Medizinische Bedeutung
Wirkung
Die Spitzwegerichblätter zeichnen sich durch die reizlindernde Wirkung der Schleimstoffe und die adstringierende Wirkung der Gerbstoffe aus. Die enthaltenen Iridoide haben antibakterielle Eigenschaften. Außerdem wirken sie entzündungshemmend und fördern die Wundheilung. Es wird auch vermutet, dass sie die Bildung von Interferonen und damit das Immunsystem anregen, wofür es jedoch keine wissenschaftlichen Belege gibt.
Indikationen
Das HMPC hat Spitzwegerichblätter als traditionelles pflanzliches Arzneimittel gemäß § 39a AMG eingestuft. Diese Einstufung basiert auf einer langjährigen Anwendungserfahrung und unterstützt deren Verwendung zur Linderung von Schleimhautreizungen im Mund- und Rachenraum sowie zur Behandlung von trockenem Reizhusten.

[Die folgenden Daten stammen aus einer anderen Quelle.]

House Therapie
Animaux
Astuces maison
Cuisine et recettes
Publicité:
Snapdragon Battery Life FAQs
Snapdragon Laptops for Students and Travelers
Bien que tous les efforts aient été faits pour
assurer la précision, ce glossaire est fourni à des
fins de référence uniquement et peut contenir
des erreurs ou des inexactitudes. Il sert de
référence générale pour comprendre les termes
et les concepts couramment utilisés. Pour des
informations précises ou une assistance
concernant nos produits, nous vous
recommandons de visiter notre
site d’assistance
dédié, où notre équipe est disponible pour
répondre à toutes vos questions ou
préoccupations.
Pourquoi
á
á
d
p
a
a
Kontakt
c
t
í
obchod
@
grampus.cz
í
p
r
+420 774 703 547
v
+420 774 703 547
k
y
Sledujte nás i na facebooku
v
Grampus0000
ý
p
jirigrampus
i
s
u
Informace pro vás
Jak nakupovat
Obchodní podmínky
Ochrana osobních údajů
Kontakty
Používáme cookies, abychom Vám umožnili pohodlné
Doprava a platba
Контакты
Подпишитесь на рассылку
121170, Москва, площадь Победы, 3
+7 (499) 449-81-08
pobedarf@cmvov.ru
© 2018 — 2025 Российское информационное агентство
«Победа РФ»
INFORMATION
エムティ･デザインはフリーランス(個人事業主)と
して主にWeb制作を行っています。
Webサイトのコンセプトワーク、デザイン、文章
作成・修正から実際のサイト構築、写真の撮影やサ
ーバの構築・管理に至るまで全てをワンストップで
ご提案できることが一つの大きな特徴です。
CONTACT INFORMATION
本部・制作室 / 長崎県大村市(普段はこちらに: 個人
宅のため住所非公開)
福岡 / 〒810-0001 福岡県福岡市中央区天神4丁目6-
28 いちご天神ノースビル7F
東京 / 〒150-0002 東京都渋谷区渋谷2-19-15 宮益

Die ESCOP empfiehlt die innerliche Anwendung von Spitzwegerichblättern bei Katarrhen der Luftwege sowie die äußerliche Anwendung zur Behandlung zeitweilig auftretender entzündlicher Veränderungen der Mund- und Rachenschleimhaut. Diese Anwendungsgebiete stützen sich auf Erkenntnisse, die aus der langjährigen Anwendung am Menschen gewonnen wurden. Zusätzlich empfiehlt auch die Kommission E die innerliche Anwendung bei Katarrhen der Luftwege und entzündlichen Veränderungen der Mund- und Rachenschleimhaut sowie die äußerliche Anwendung bei Entzündungen der Haut.
Anwendungsformen
- geschnittene Spitzwegerichblätter zur Teebereitung
- Trockenextrakte in Saft
- Fluidextrakt in Saft und Tropfen
- Frischpflanzenpresssaft als Saft
Dosierung als Fertigarzneimittel: siehe Packungsbeilage.
Teeaufguss: 3 x täglich eine Tasse Spitzwegerichtee trinken; Tagesdosis bei Erwachsenen und Jugendlichen 3 bis 6 g Droge, bei Kindern unter 6 Jahren 2 bis 4 g Droge.
Kontraindikationen
Zur Anwendung von Spitzwegerich in der Schwangerschaft und Stillzeit liegen noch keine Untersuchungen zur Unbedenklichkeit vor. Von der Anwendung gegen Husten bei Kindern unter 3 Jahren wird abgeraten.
Trivia
Der Spitzwegerich war Arzneipflanze des Jahres 2014.
Literatur
- Teuscher, Eberhard/Ulrike Lindequist/Matthias F. Melzig: Biogene Arzneimittel: Lehrbuch der Pharmazeutischen Biologie, 15.05.2020.
- Wenigmann, Margret: Phytotherapie: Arzneidrogen Phytopharmaka Anwendung, “Elsevier, Urban & Fischer Verlag,” 10.01.2017.
- Schneider, Georg/Karl Hiller: Arzneidrogen, Spektrum Akademischer Verlag, 01.01.1999.